- **TEXTE FOURNI**:
##############################
Le bonheur est rarement facile ou permanent. Qu’à cela ne tienne, cet état de grâce est à la portée de tous, malgré les épreuves de la vie, voire grâce à elles. La Presse rencontre chaque semaine quelqu’un qui semble l’avoir apprivoisé.

Les vêtements « mous » sont à peu près les seuls qui ont une chance de se vendre, par les temps qui courent. Geneviève Lorange, elle, a décidé d’en donner. Pour chaque pyjama ou paire de pantoufles achetés sur le site de son entreprise, Bigarade, elle offre l’équivalent à une dame âgée confinée à sa résidence. C’est sa manière de répandre un peu de bonheur en cette période d’isolement.

Bigarade s’est fait connaître au Québec dès 2015, en proposant de la literie fine faite à la main. Housses de couette, draps et coussins de très grande qualité sont les spécialités de la marque qui, comme bien d’autres, ne vit pas ses meilleurs jours. Les pyjamas sont une production marginale pour la petite entreprise qui possède une boutique dans Hochelaga. Ils ne sont généralement vendus que dans le temps des Fêtes.

Une histoire de famille

Ceux et celles qui connaissent un peu l’histoire de la créatrice ne seront pas surpris d’apprendre que Geneviève a dirigé son élan de générosité vers les grands-mamans, même si la principale intéressée nous assure que c’était un choix inconscient. Après tout, elle doit son amour des travaux d’aiguille à la sienne, Estelle, décédée peu de temps après l’ouverture de sa boutique, en 2016.

PHOTO MARTIN TREMBLAY, LA PRESSE

La boutique-atelier Bigarade est fermée depuis la semaine dernière, pour une durée indéterminée, mais Geneviève continue de s’y rendre pour travailler sur ses projets personnels. 

Gamine, Geneviève aidait souvent sa grand-mère quand elle allait la retrouver au chalet familial dans les Laurentides, l’été. « Elle m’a appris à coudre si jeune que j’ai probablement su coudre avant même de savoir faire du vélo ! », raconte la jeune femme aujourd’hui. Elle n’avait pas 10 ans qu’elle fabriquait elle-même les vêtements de ses poupées. Puis, ce furent les costumes d’Halloween, les coussins et les rideaux de son premier appartement », écrivait notre collègue Violaine Ballivy dans La Presse, en août 2015.

Qui plus est, chaque Noël, grand-maman Estelle offrait un pyjama à ses petits-enfants. « Plus jeune, je trouvais ça un peu plate, évidemment, parce que j’aurais préféré des jouets. Mais plus tard, je l’attendais avec impatience, mon pyjama ! » Aussi la généreuse couturière souhaite-t-elle que ce soit un peu la fête pour les dames âgées esseulées. Elle leur confectionnera même une carte de souhaits à la main.
##############################
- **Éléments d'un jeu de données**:
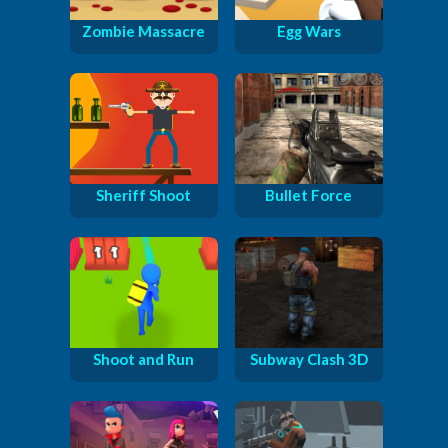
Zombie Massacre
Egg Wars
Sheriff Shoot
Bullet Force
Shoot and Run
Subway Clash 3D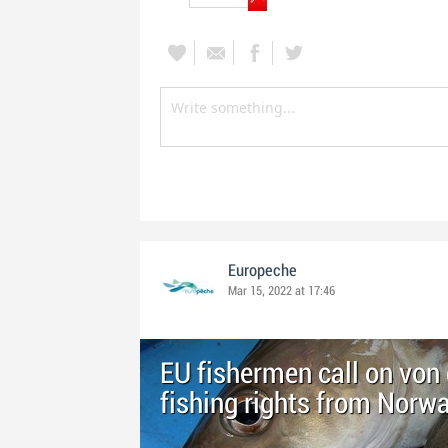
Europeche
Mar 15, 2022 at 17:46
EU fishermen call on von 
fishing rights from Norw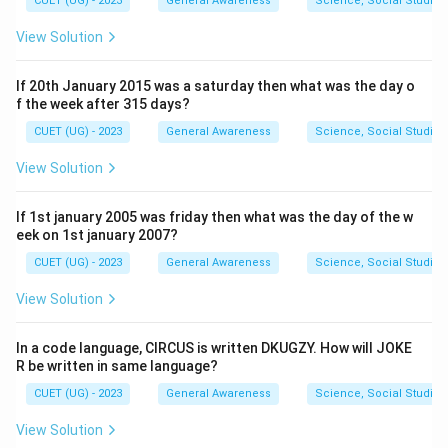
CUET (UG) - 2023
General Awareness
Science, Social Studies
View Solution
If 20th January 2015 was a saturday then what was the day o
f the week after 315 days?
CUET (UG) - 2023
General Awareness
Science, Social Studies
View Solution
If 1st january 2005 was friday then what was the day of the w
eek on 1st january 2007?
CUET (UG) - 2023
General Awareness
Science, Social Studies
View Solution
In a code language, CIRCUS is written DKUGZY. How will JOKE
R be written in same language?
CUET (UG) - 2023
General Awareness
Science, Social Studies
View Solution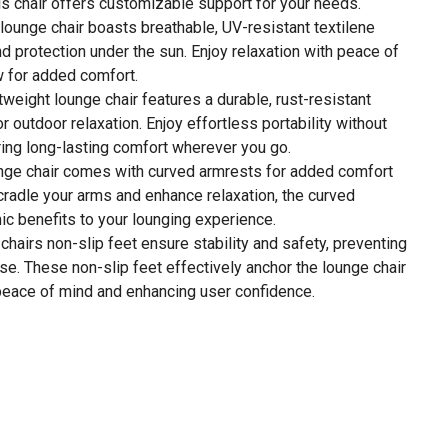
this chair offers customizable support for your needs.
 lounge chair boasts breathable, UV-resistant textilene
nd protection under the sun. Enjoy relaxation with peace of
w for added comfort.
weight lounge chair features a durable, rust-resistant
 outdoor relaxation. Enjoy effortless portability without
uring long-lasting comfort wherever you go.
nge chair comes with curved armrests for added comfort
cradle your arms and enhance relaxation, the curved
c benefits to your lounging experience.
chairs non-slip feet ensure stability and safety, preventing
se. These non-slip feet effectively anchor the lounge chair
 peace of mind and enhancing user confidence.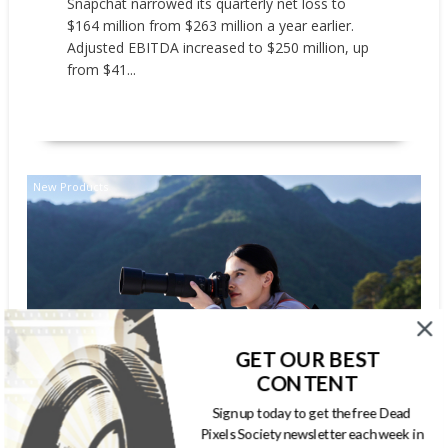
Snapchat narrowed its quarterly net loss to
$164 million from $263 million a year earlier.
Adjusted EBITDA increased to $250 million, up
from $41...
READ MORE
New Products
GET OUR BEST
CONTENT
SONY ELECTRONICS LAUNCHES
Sign up today to get the free Dead
SEL100400 – FE 100-400MM F5.6-
Pixels Society newsletter each week in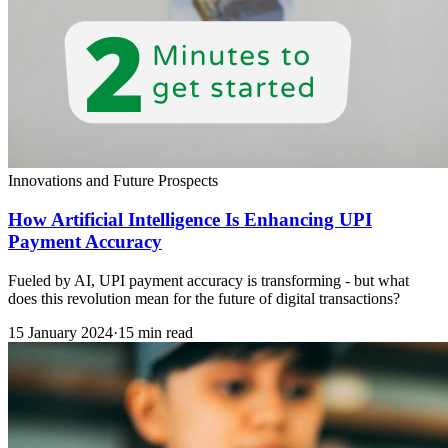
Innovations and Future Prospects
How Artificial Intelligence Is Enhancing UPI
Payment Accuracy
Fueled by AI, UPI payment accuracy is transforming - but what
does this revolution mean for the future of digital transactions?
15 January 2024
·
15 min read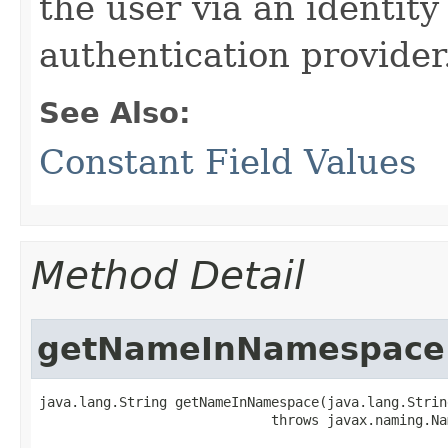
the user via an identit
authentication provider
See Also:
Constant Field Values
Method Detail
getNameInNamespace
java.lang.String getNameInNamespace​(java.lang.Strin
                             throws javax.naming.Na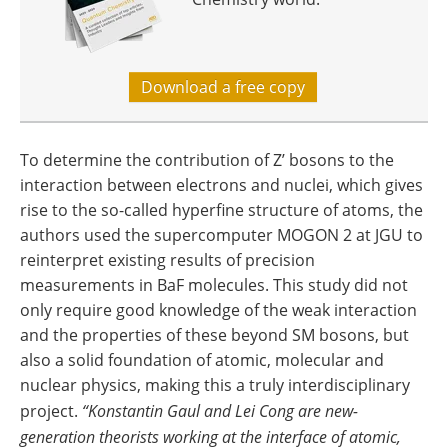
Download a free copy
To determine the contribution of Z’ bosons to the
interaction between electrons and nuclei, which gives
rise to the so-called hyperfine structure of atoms, the
authors used the supercomputer MOGON 2 at JGU to
reinterpret existing results of precision
measurements in BaF molecules. This study did not
only require good knowledge of the weak interaction
and the properties of these beyond SM bosons, but
also a solid foundation of atomic, molecular and
nuclear physics, making this a truly interdisciplinary
project.
“Konstantin Gaul and Lei Cong are new-
generation theorists working at the interface of atomic,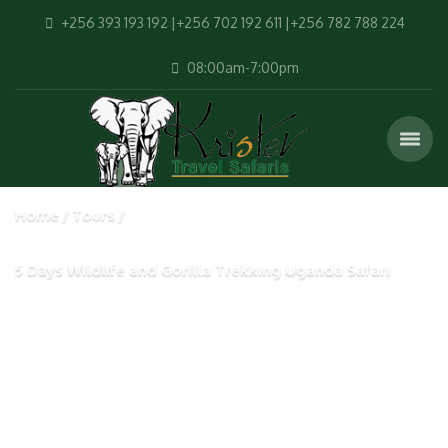
+256 393 193 192 |+256 702 192 611 |+256 782 788 224
08:00am-7:00pm
Home
Tours
5 Days Wildlife and Gorilla Trekking Uganda Safari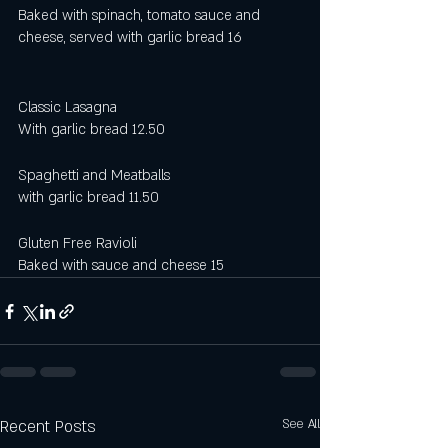
Baked with spinach, tomato sauce and 
cheese, served with garlic bread 16
Classic Lasagna 
With garlic bread 12.50 
Spaghetti and Meatballs
with garlic bread 11.50
Gluten Free Ravioli 
Baked with sauce and cheese 15
Recent Posts
See All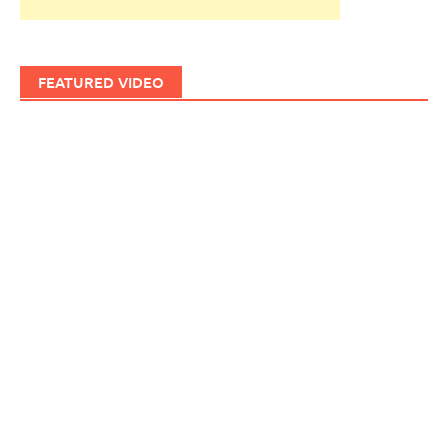
FEATURED VIDEO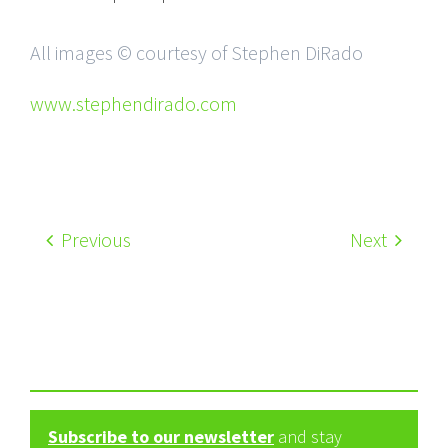
All images © courtesy of Stephen DiRado
www.stephendirado.com
Previous
Next
Subscribe to our newsletter
and stay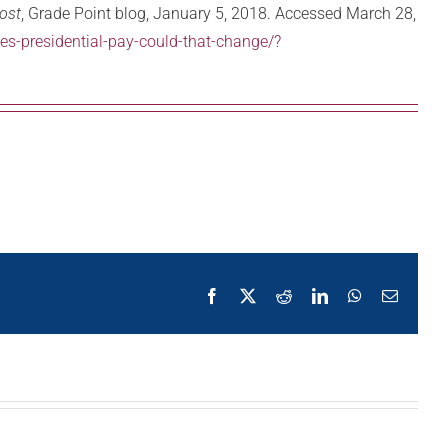
ost
, Grade Point blog, January 5, 2018. Accessed March 28,
s-presidential-pay-could-that-change/?
Facebook
X
Reddit
LinkedIn
WhatsApp
Email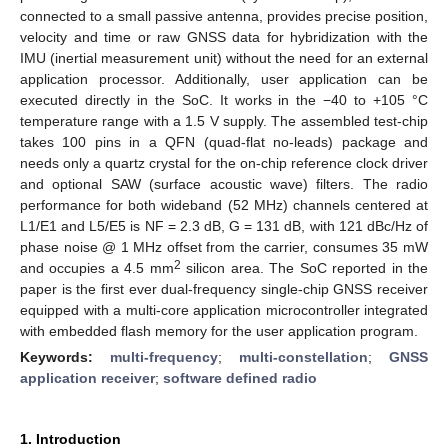
connected to a small passive antenna, provides precise position,
velocity and time or raw GNSS data for hybridization with the
IMU (inertial measurement unit) without the need for an external
application processor. Additionally, user application can be
executed directly in the SoC. It works in the −40 to +105 °C
temperature range with a 1.5 V supply. The assembled test-chip
takes 100 pins in a QFN (quad-flat no-leads) package and
needs only a quartz crystal for the on-chip reference clock driver
and optional SAW (surface acoustic wave) filters. The radio
performance for both wideband (52 MHz) channels centered at
L1/E1 and L5/E5 is NF = 2.3 dB, G = 131 dB, with 121 dBc/Hz of
phase noise @ 1 MHz offset from the carrier, consumes 35 mW
2
and occupies a 4.5 mm
silicon area. The SoC reported in the
paper is the first ever dual-frequency single-chip GNSS receiver
equipped with a multi-core application microcontroller integrated
with embedded flash memory for the user application program.
Keywords:
multi-frequency
;
multi-constellation
;
GNSS
application receiver
;
software defined radio
1. Introduction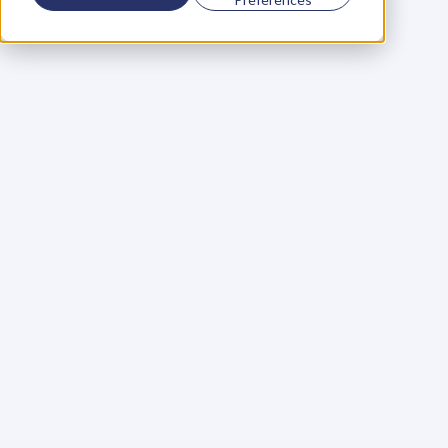
Using a scorecard to 
grow your business
Learn More
Martin Huntbach
Learn More
110. Karl Schwantes: 
POWERFUL 
PARTNERSHIPS
Learn More
Glen Carlson
Learn More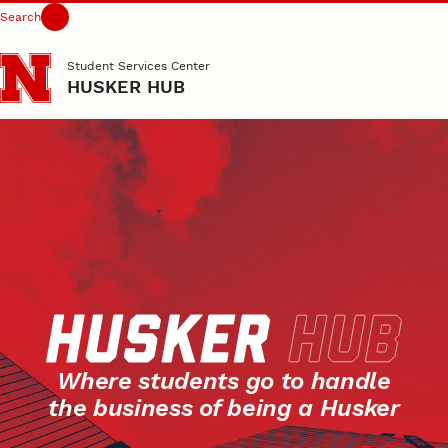
Search
Skip to main content
Student Services Center
HUSKER HUB
Where students go to handle
the business of being a Husker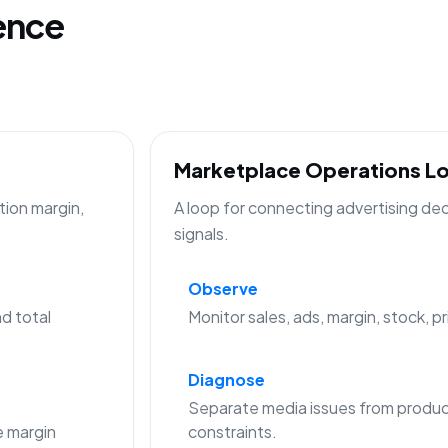
gence
Marketplace Operations L
tion margin,
A loop for connecting advertising de
signals.
Observe
d total
Monitor sales, ads, margin, stock, p
Diagnose
Separate media issues from produc
 margin
constraints.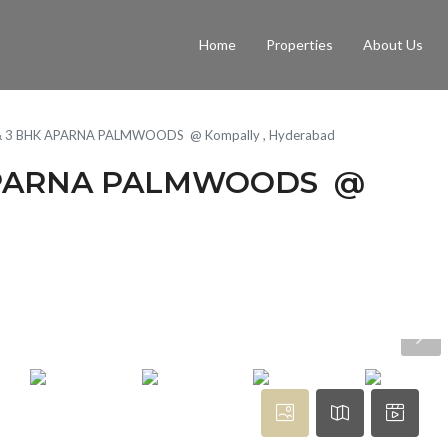
Home
Properties
About Us
5 & 3 BHK APARNA PALMWOODS @ Kompally , Hyderabad
K APARNA PALMWOODS @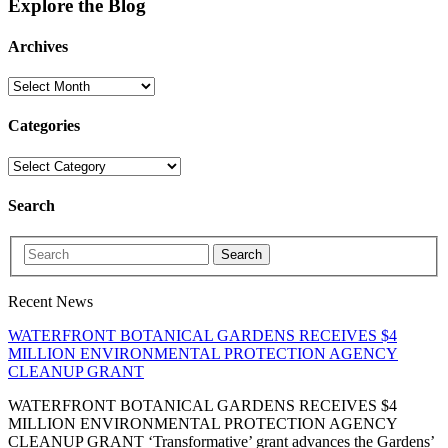
Explore the Blog
Archives
Categories
Search
Search
Recent News
WATERFRONT BOTANICAL GARDENS RECEIVES $4
MILLION ENVIRONMENTAL PROTECTION AGENCY
CLEANUP GRANT
WATERFRONT BOTANICAL GARDENS RECEIVES $4
MILLION ENVIRONMENTAL PROTECTION AGENCY
CLEANUP GRANT ‘Transformative’ grant advances the Gardens’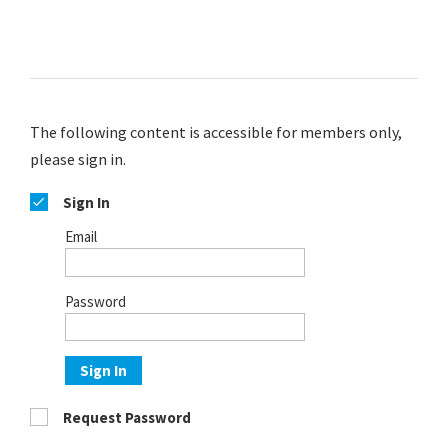
The following content is accessible for members only,
please sign in.
Sign In
Email
Password
Sign In
Request Password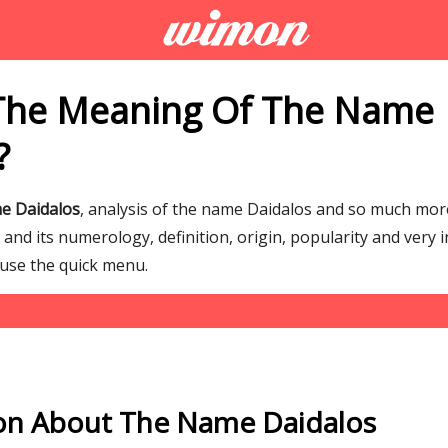
The Meaning Of The Name
?
e Daidalos
, analysis of the name Daidalos and so much mo
nd its numerology, definition, origin, popularity and very 
 use the quick menu.
on About The Name Daidalos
##############################
- **QUESTIONS**:
A. Répondez aux questions suivantes sur le texte consacré à Bigarade :
(i) En quelle année Bigarade s'est-elle fait connaître au Québec ?
(ii) Dans quel quartier se trouve la boutique de l'entreprise ?
(iii) Qu'est-ce que grand-maman Estelle offrait à ses petits-enfants chaque Noël ?
B. Réécrivez le passage du texte consacré à Bigarade qui va de « Bigarade s’est fait » jusqu'à « temps des Fêtes. » inclusivement, en remplaçant « literie fine » par « literie haut de gamme ».
C. Prolongez le texte consacré à Bigarade à partir de sa dernière phrase.

- **RÉPONSES**:
A.
(i) En 2015.
(ii) Dans Hochelaga.
(iii) Un pyjama.

B.
Bigarade s’est fait connaître au Québec dès 2015, en proposant de la literie haut de gamme faite à la main. Housses de couette, draps et coussins de très grande qualité sont les spécialités de la marque qui, comme bien d’autres, ne vit pas ses meilleurs jours. Les pyjamas sont une production marginale pour la petite entreprise qui possède une boutique dans Hochelaga. Ils ne sont généralement vendus que dans le temps des Fêtes.

C.
« J’ai perdu mes deux grands-mères en même temps. Elles sont décédées la même nuit. Je dois m’ennuyer d’elles », admet la femme de 36 ans.

Se tenir occupée

Geneviève se qualifie d’hyperactive. « J’ai toujours 2000 projets en même temps. Hier, j’ai fait des semis jusqu’à 21 h ! », nous racontait-elle, mercredi matin. Elle fait aussi les dernières corrections d’un livre portant sur ses souvenirs d’enfance et les textiles, un ouvrage « très cocooning, feel good, un peu nostalgique avec une touche d’écoresponsabilité ».

Même si sa boutique est fermée depuis que le gouvernement en a donné la consigne, la semaine dernière, elle s’y rend quotidiennement. « J’ai la chance d’avoir un deuxième lieu où je peux aller tourner en rond ! En fait, un des aspects positifs de ce qui se passe en ce moment, c’est que ça me permet de profiter de mon atelier. Depuis que je l’ai ouvert, je l’ai toujours vu à travers mon regard d’entrepreneure et là, je suis en train de prendre conscience du fait que j’ai créé un espace de rêve.

« J’y vais pour réaliser des projets personnels que je n’ai jamais le temps de faire. Je suis en train de me confectionner toute une collection de vêtements d’été ! », raconte celle qui a étudié le design de mode et le design industriel.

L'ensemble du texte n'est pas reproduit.